/---
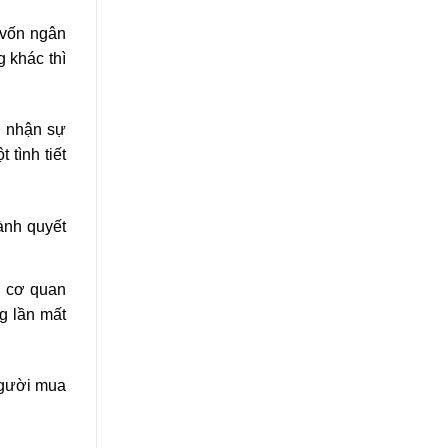
 vốn ngân
g khác thì
i nhận sự
tình tiết
hành quyết
g cơ quan
g lần mất
người mua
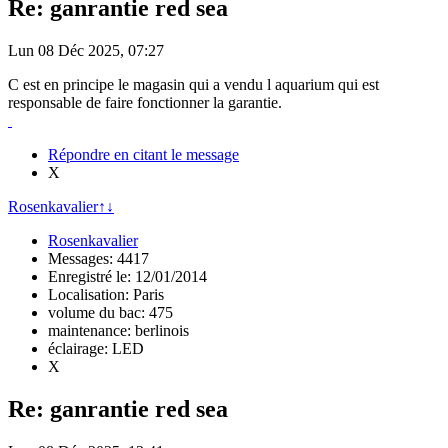
Re: ganrantie red sea
Lun 08 Déc 2025, 07:27
C est en principe le magasin qui a vendu l aquarium qui est
responsable de faire fonctionner la garantie.
Répondre en citant le message
X
Rosenkavalier
↑
↓
Rosenkavalier
Messages: 4417
Enregistré le: 12/01/2014
Localisation: Paris
volume du bac: 475
maintenance: berlinois
éclairage: LED
X
Re: ganrantie red sea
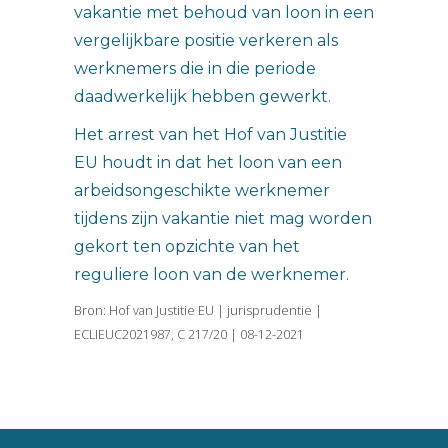
vakantie met behoud van loon in een
vergelijkbare positie verkeren als
werknemers die in die periode
daadwerkelijk hebben gewerkt.
Het arrest van het Hof van Justitie
EU houdt in dat het loon van een
arbeidsongeschikte werknemer
tijdens zijn vakantie niet mag worden
gekort ten opzichte van het
reguliere loon van de werknemer.
Bron: Hof van Justitie EU | jurisprudentie |
ECLIEUC2021987, C 217/20 | 08-12-2021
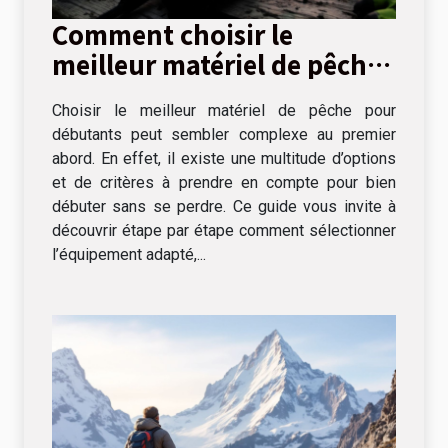
Comment choisir le
meilleur matériel de pêche
pour débutants
Choisir le meilleur matériel de pêche pour
débutants peut sembler complexe au premier
abord. En effet, il existe une multitude d’options
et de critères à prendre en compte pour bien
débuter sans se perdre. Ce guide vous invite à
découvrir étape par étape comment sélectionner
l’équipement adapté,...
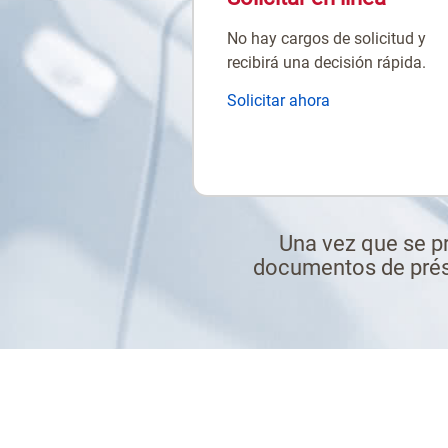
No hay cargos de solicitud y
recibirá una decisión rápida.
un
Solicitar ahora
préstamo
para
un
vehículo.
Una vez que se pr
documentos de prést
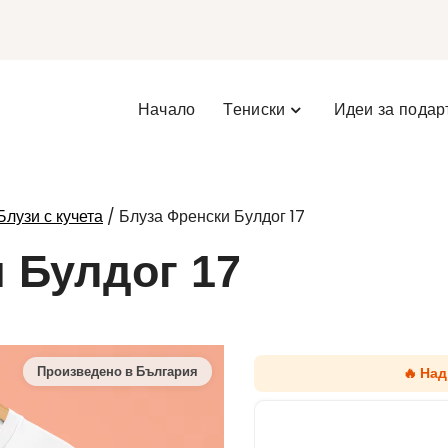
Начало
Тениски
Идеи за подар
/ Блуза Френски Булдог 17
Блузи с кучета
 Булдог 17
🔥 На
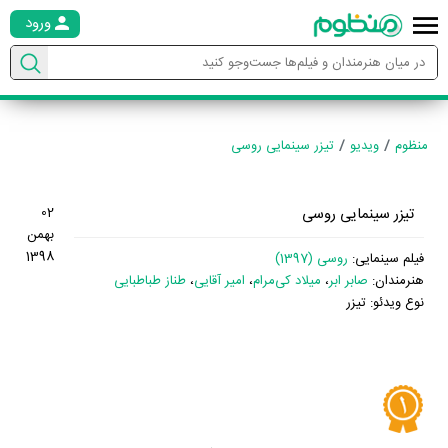
ورود
منظوم
ویدیو
تیزر سینمایی روسی
تیزر سینمایی روسی
02
بهمن
1398
فیلم سینمایی:
روسی (1397)
هنرمندان:
صابر ابر
،
میلاد کی‌مرام
،
امیر آقایی
،
طناز طباطبایی
نوع ویدئو: تیزر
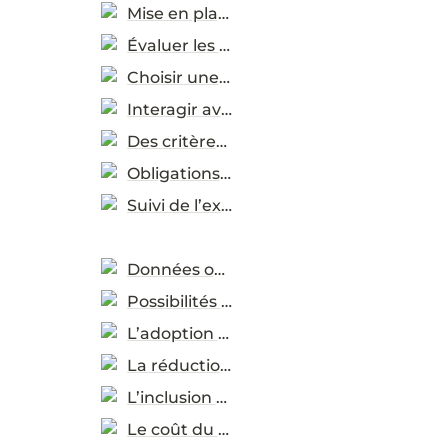
Mise en place
Évaluer les besoins réels
Choisir une méthode de passation de marchés
Interagir avec le marché
Des critères de durabilité
Obligations contractuelles
Suivi de l’exécution
Données ouvertes et évaluation des progrès
Possibilités d’utilisation des données
L’adoption des pratiques durables
La réduction des émissions de carbone
L’inclusion des genres
Le coût du cycle de vie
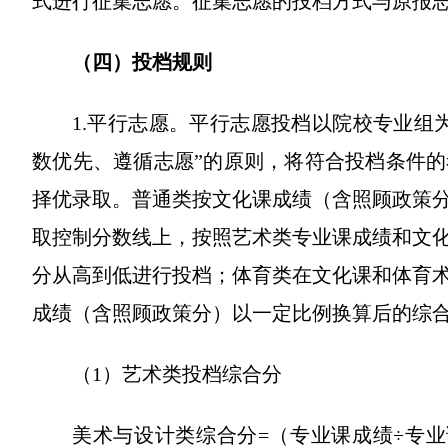
式进行征集志愿。征集志愿的投档方式与原报
（四）投档规则
1.平行志愿。平行志愿投档以院校专业组
数优先、遵循志愿”的原则，将符合投档条件
择优录取。普通类按文化课成绩（含照顾政策
取控制分数线上，按照艺术类专业课成绩和文
分从高到低进行投档；体育类在文化课和体育
成绩（含照顾政策分）以一定比例换算后的综
（1）艺术类投档综合分
美术与设计类综合分=（专业课成绩÷专业课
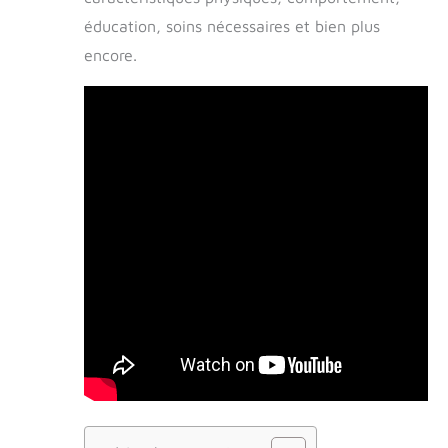
éducation, soins nécessaires et bien plus
encore.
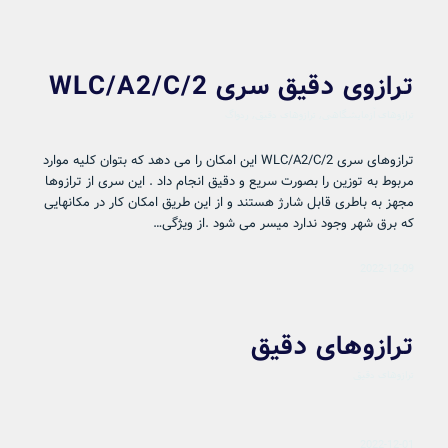
ترازوی دقیق سری WLC/A2/C/2
ترازوهای آزمایشگاهی
,
ترازوهای دقیق
,
ردواگ
ترازوهای سری WLC/A2/C/2 این امکان را می دهد که بتوان کلیه موارد
مربوط به توزین را بصورت سریع و دقیق انجام داد . این سری از ترازوها
مجهز به باطری قابل شارژ هستند و از این طریق امکان کار در مکانهایی
که برق شهر وجود ندارد میسر می شود .از ویژگی…
2022-12-09
ترازوهای دقیق
ترازوهای دقیق
2022-12-01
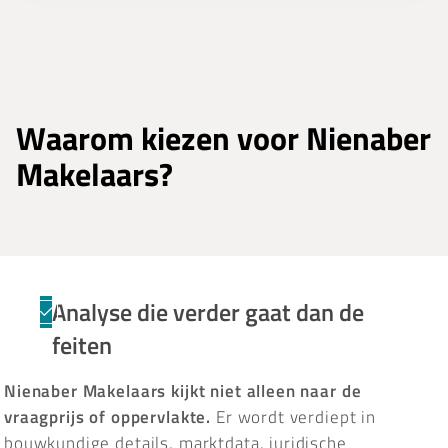
Waarom kiezen voor Nienaber
Makelaars?
Analyse die verder gaat dan de
feiten
Nienaber Makelaars kijkt niet alleen naar de
vraagprijs of oppervlakte.
Er wordt verdiept in
bouwkundige details, marktdata, juridische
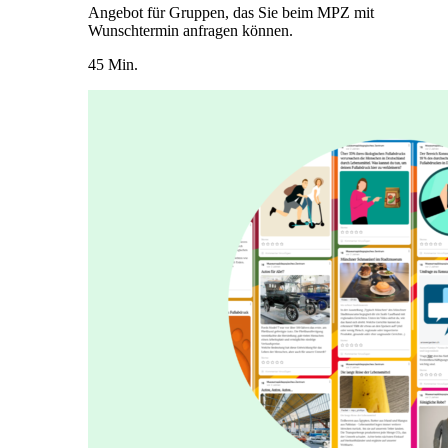
Angebot für Gruppen, das Sie beim MPZ mit
Wunschtermin anfragen können.
45 Min.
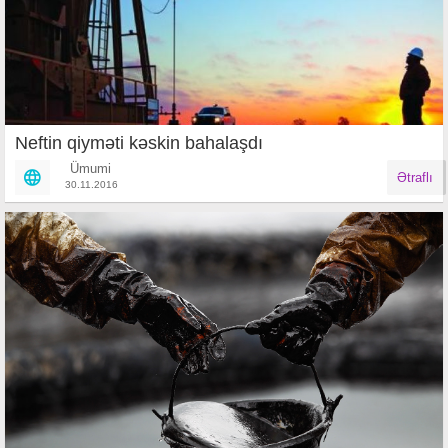
Neftin qiyməti kəskin bahalaşdı
Ümumi
Ətraflı
30.11.2016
\---
— Exercise brief —
Pull out every line in the material that contains the word "pour", copying each one in full.

— Response area —
pour débutants
Choisir le meilleur matériel de pêche pour
et de critères à prendre en compte pour bien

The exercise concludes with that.